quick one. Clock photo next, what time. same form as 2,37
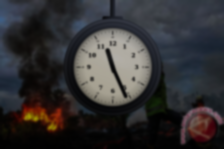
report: 11,26
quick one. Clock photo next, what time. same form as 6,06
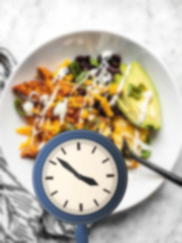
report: 3,52
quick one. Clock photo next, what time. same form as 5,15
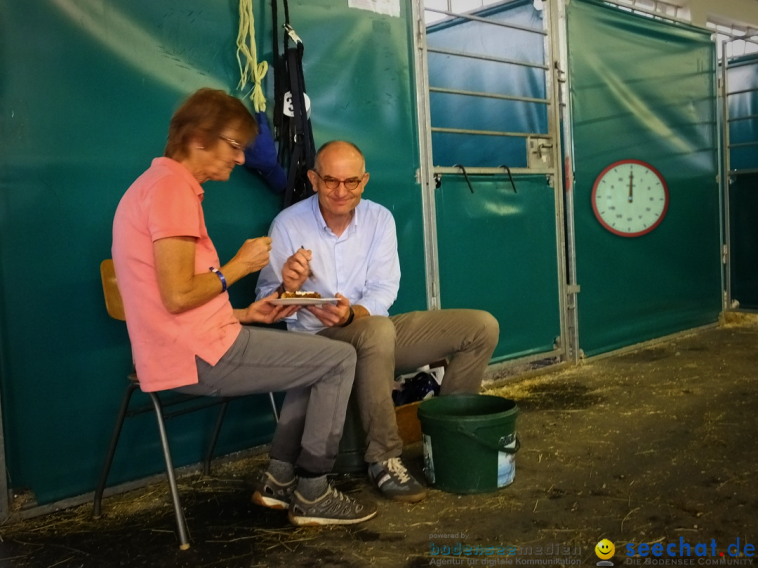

• **Stated goal**
Extract each line of the listing above that contains the string "form".

• **Final result**
quick one. Clock photo next, what time. same form as 2,37
quick one. Clock photo next, what time. same form as 6,06
quick one. Clock photo next, what time. same form as 5,15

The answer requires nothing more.